Abstract

During the last decade, neo-adjuvant chemotherapy has shown the potential to improve the survival of patients with stage III non-small cell lung cancer (NSCLC) [1–3]. A meta-analysis performed by the Non-small Cell Lung Cancer Collaborative Group has demonstrated a small survival advantage for patients who had received cisplatin-based neo-adjuvant therapy before definitive radical radiotherapy [4]. In this analysis, neo-adjuvant therapy was associated with a 13% reduction in mortality and a 5% increase in 5-year survival. There is a clear rationale for using neo-adjuvant chemotherapy before definitive local treatment of NSCLC by improving delivery of the chemotherapeutic agent to the tumour site through an intact blood supply that has not been disrupted by prior surgery or radiotherapy. Initially unresectable tumours may be transformed into operable ones, and the frequent occult extra-thoracic micrometastases in patients with stage III NSCLC may be eradicated. This approach may also reduce the extent of surgical resection and improve the degree of local control achieved with radiotherapy.
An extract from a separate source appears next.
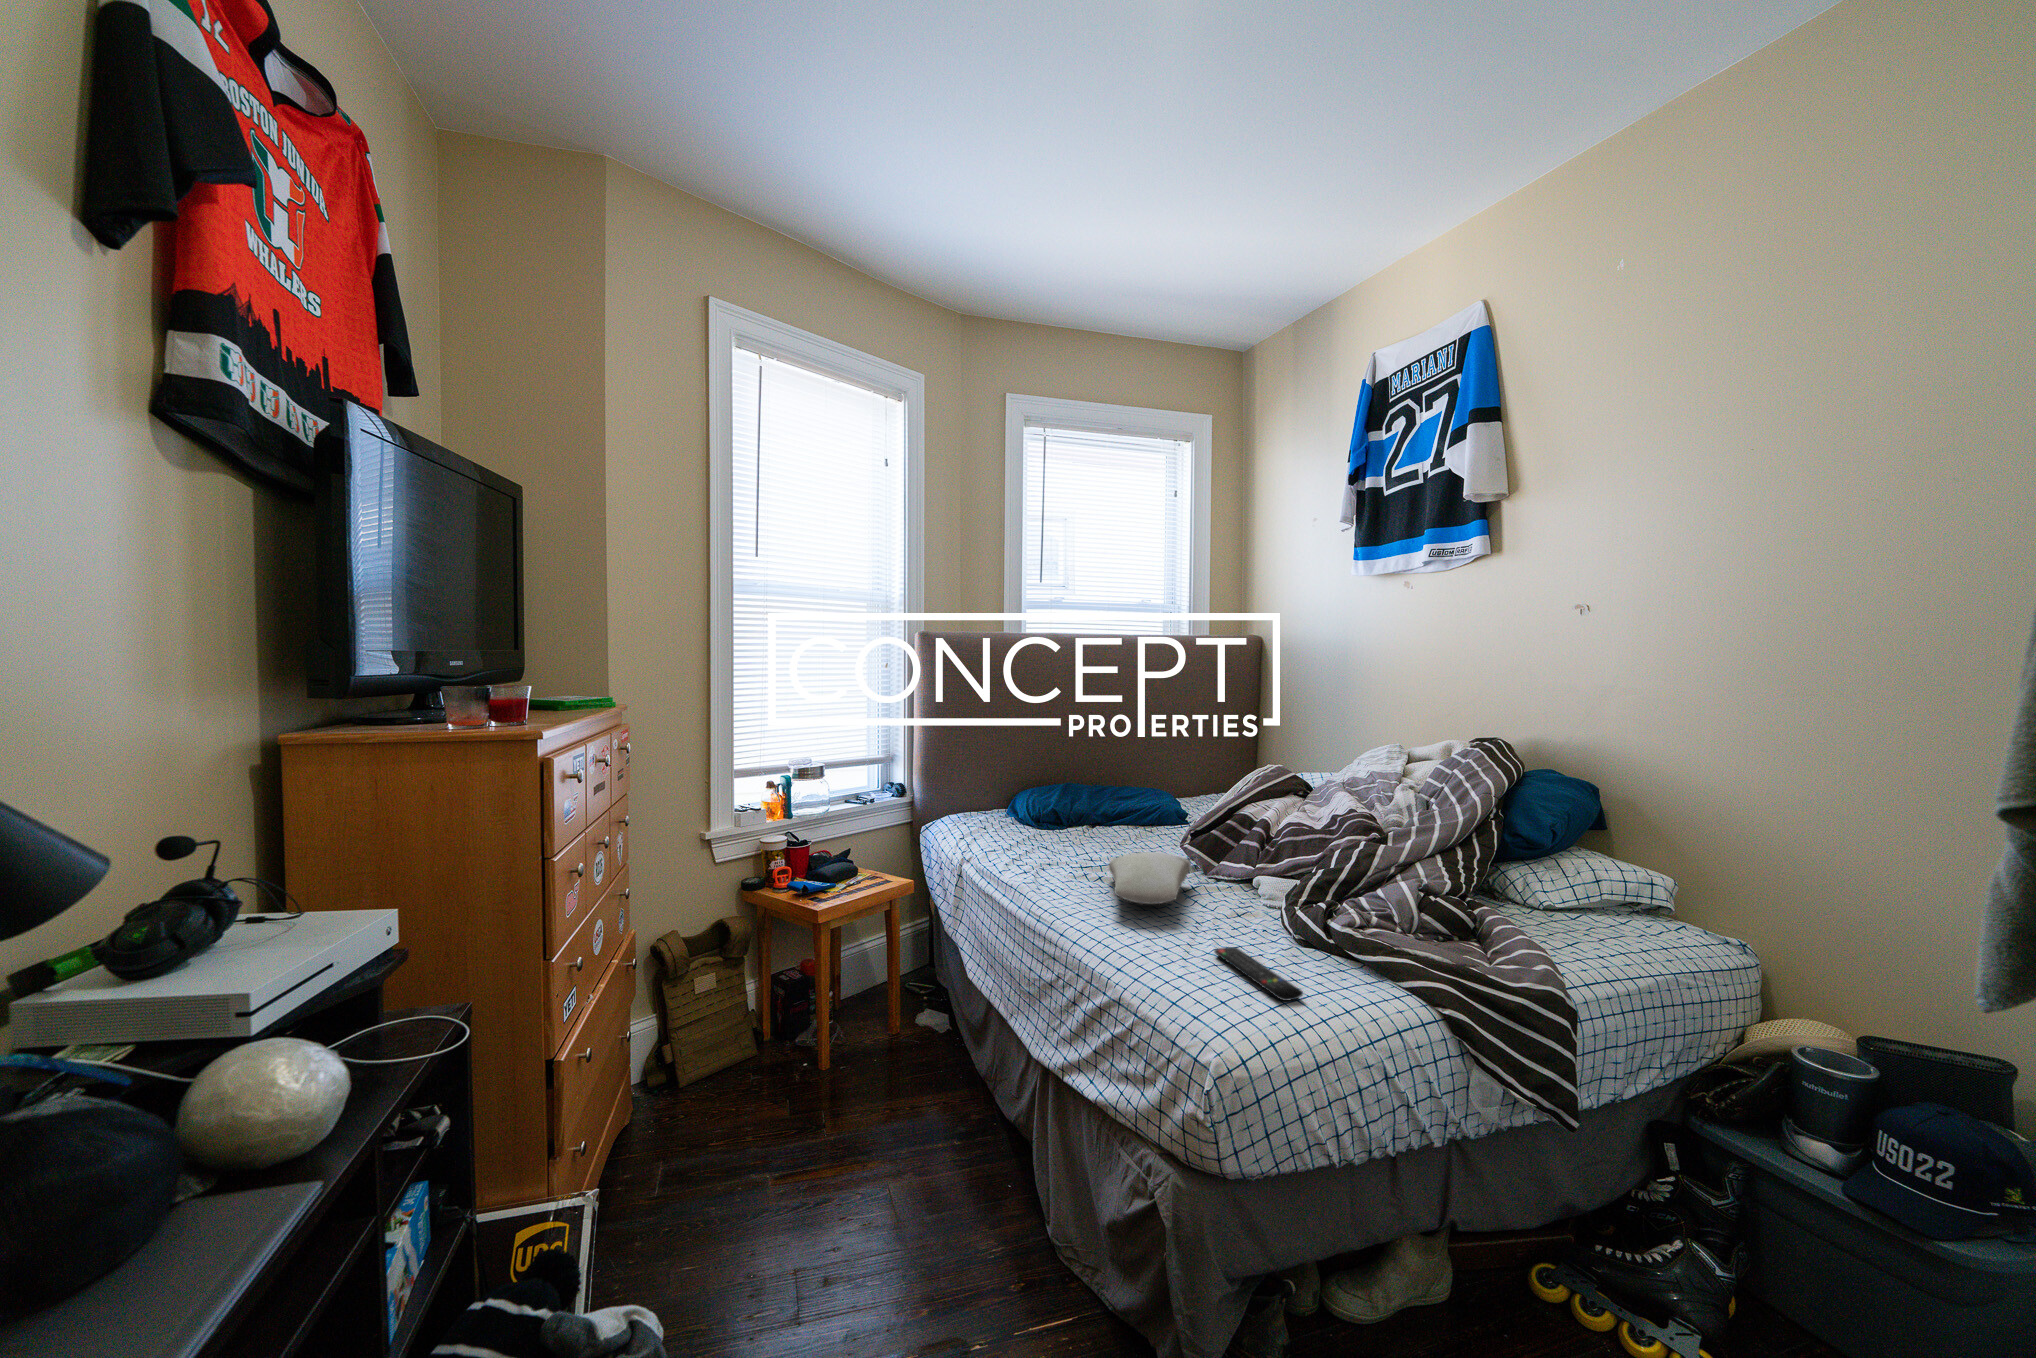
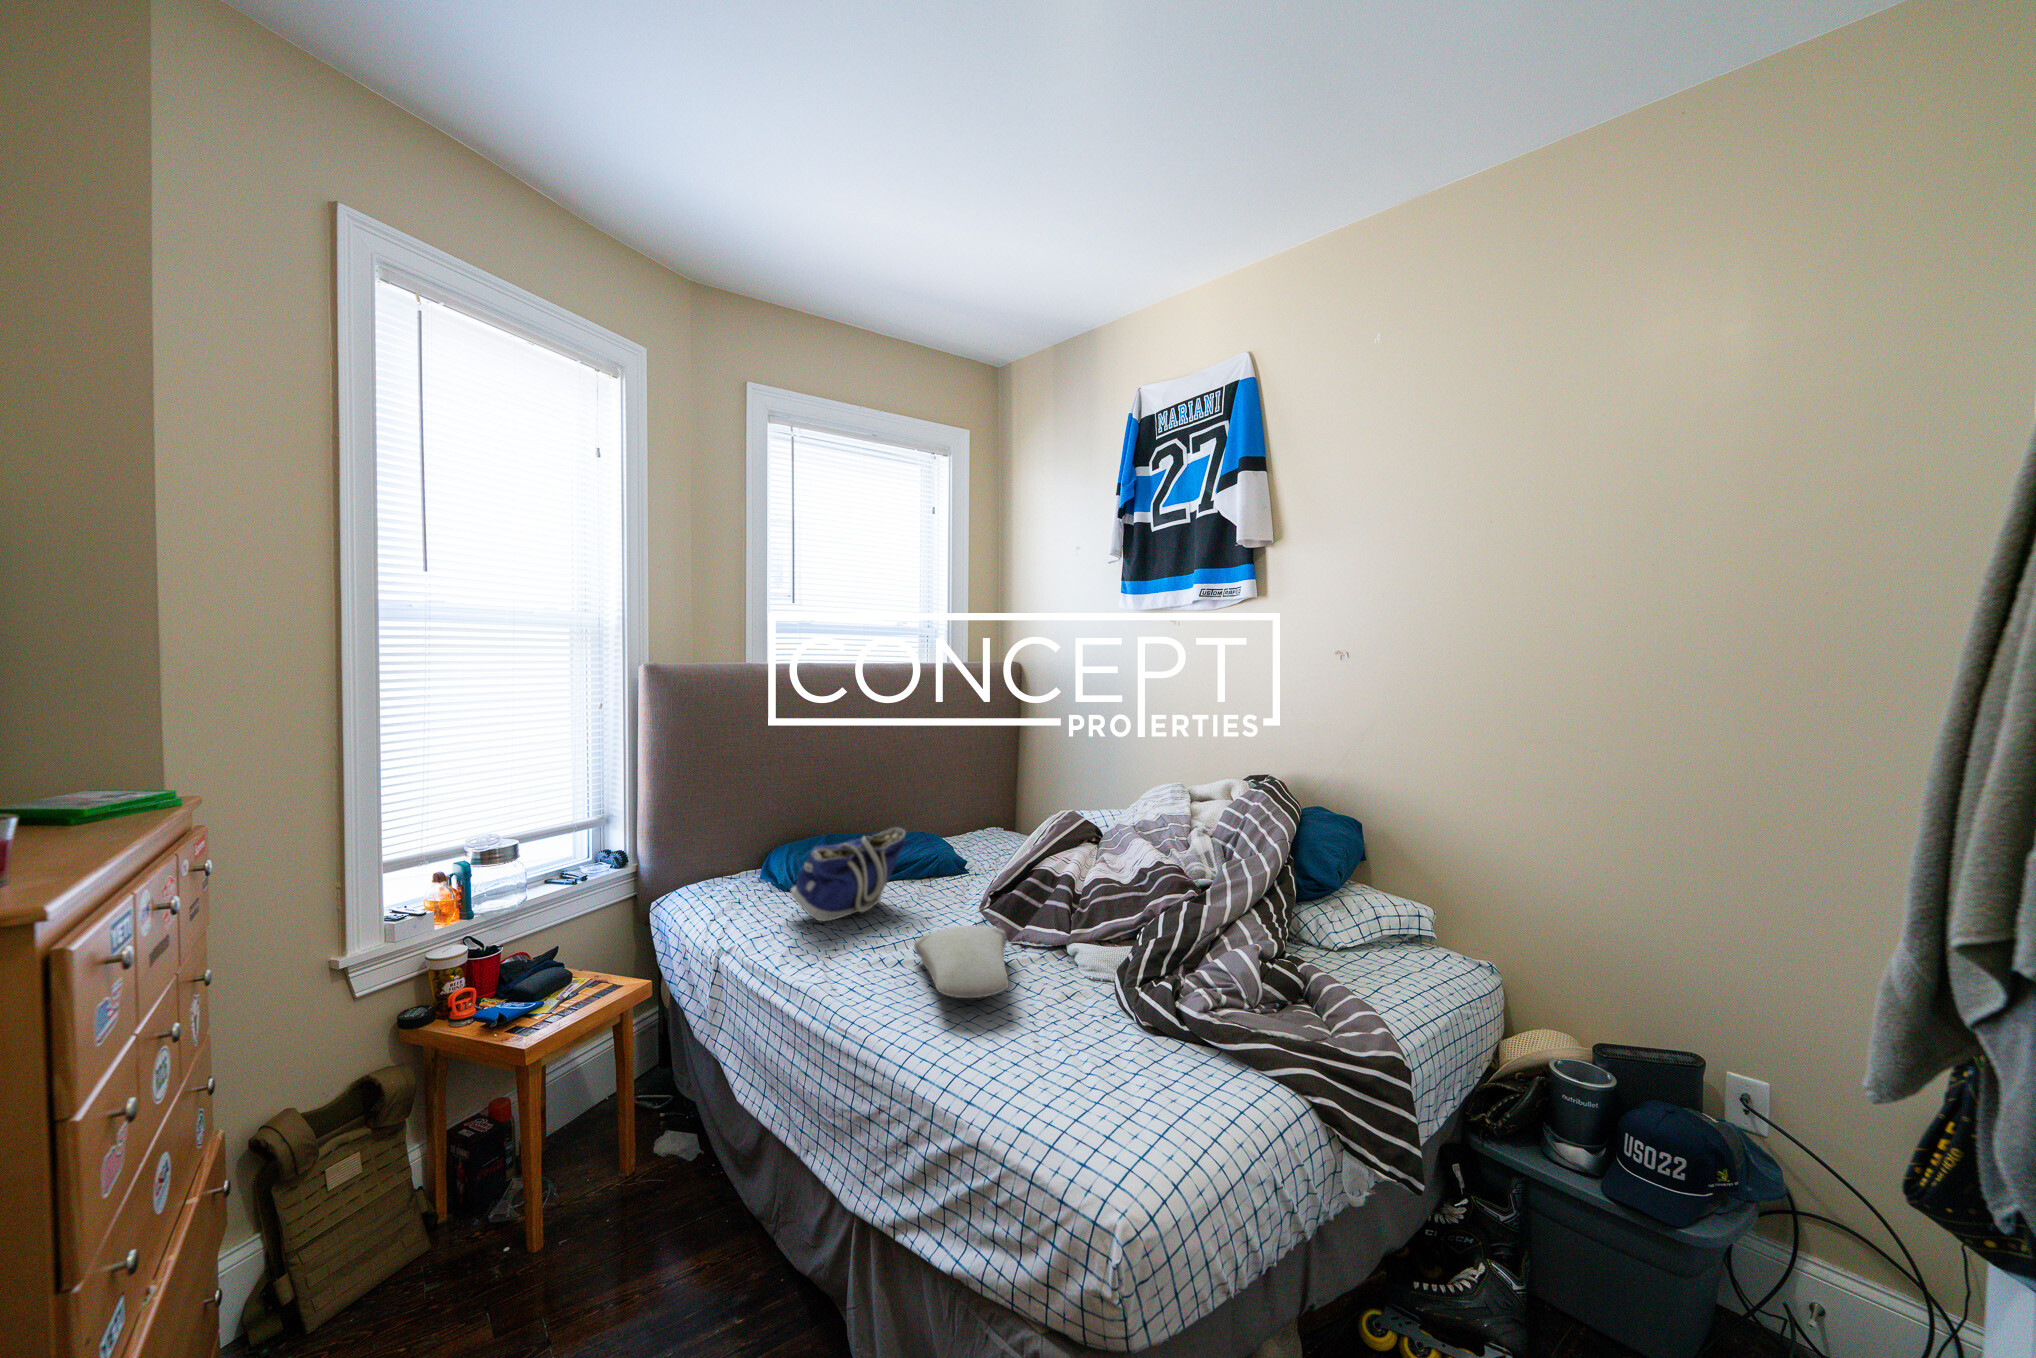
tote bag: none [1017,773,1118,846] -> present [791,827,906,921]
remote control: present [1214,947,1303,1001] -> none [1068,1046,1183,1117]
The significant toxicity associated with cisplatin has led to the evaluation of other agents, including docetaxel, for the neo-adjuvant treatment of NSCLC. Single-agent docetaxel has been shown to be active in NSCLC. Four phase II trials, involving a total of 180 patients with advanced or metastatic NSCLC, have demonstrated that first-line therapy with docetaxel is associated with an objective overall response rate of 30% and a median overall survival of 9 months [5–8]. Docetaxel is one of the several chemotherapeutic agents that have recently received approval, in the USA and Europe, for second-line treatment of locally advanced or metastatic NSCLC. In view of its encouraging activity in advanced NSCLC, docetaxel is currently being investigated in the neo-adjuvant setting.